Seguramente, puedas llegar a ser un profesional musical, un músico académico, a tocar e interpretar música de otros…, y por otro lado, ser incapaz o poco creativo, sobre todo, a la hora de componer algo propio, tú música.

Por supuesto, es bueno tener conocimientos, tener nociones, mas o menos generales, de teoría, conceptos de lenguaje musical, pues, son elementos válidos, mejorables, que también aportan, pero, bajo mi humilde opinión, también se precisa, es imprescindible, del potencial creativo, de ese “talento personal ”, muchas veces inherente; expresado a través de una completa conexión mental / emocional / muscular.

En mi opinión, la CREACIÓN MUSICAL es producida por una interacción total; equilibrada entre los conocimientos, las aptitudes, emociones y nuestra mente, sincronizadas y funcionando al unísono.

Además, apoyado y combinado perfectamente por el factor tecnológico y herramientas para nuestro fin creativo. 

_ Instrumentos musicales, electrónicos, ordenador, programas informáticos, efectos de sonido, monitores, micros, técnicas de estudio de grabación, apps, etc, etc…….

 

Todo, absolutamente todos, tienen que estar bien conexionados.

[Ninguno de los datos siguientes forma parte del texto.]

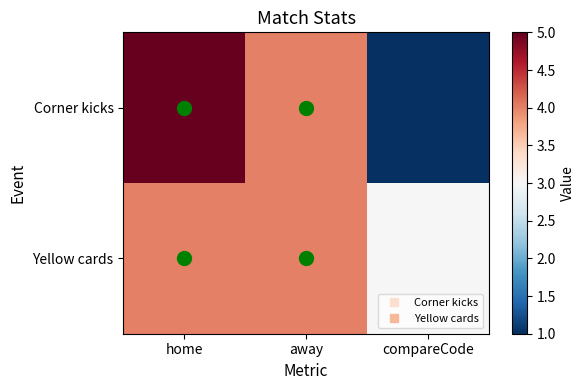

At which category does the chart reach its minimum across all series?

compareCode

Debemos conocer, dominar bien sus manejos, experimentar posibilidades y funciones, en una perfecta armonía y combinación sincronizada. 

A continuación comparto mi esquema representativo fundamental : 

 

                  

                         MÚSICA  =  Combinación factores múltiples sincronizados.

                                           Cerebro / mente musical / creatividad.

 

                                                   Compositor / Compositora. 

                                    + Oído artístico  + emociones + articulaciones.

                                                   +  Factores humanos.

                  Talento / disciplina / intención / pasión / constancia / honestidad,  etc. 

                                                   + Aspectos Técnicos. 

                      + conocimientos + aprendizaje + estilo + dedicación + trabajo, etc

                                                 + Tecnología / herramientas.

                          Instrumentos + Software + Apps + efectos + manejo artístico.

 

                                                  Resultado =  Obra musical .

                                   La  Coherencia neuronal del compositor / ora 

 

                                                                Antonio J. Martín.

                                                         Composer. Sound Artist.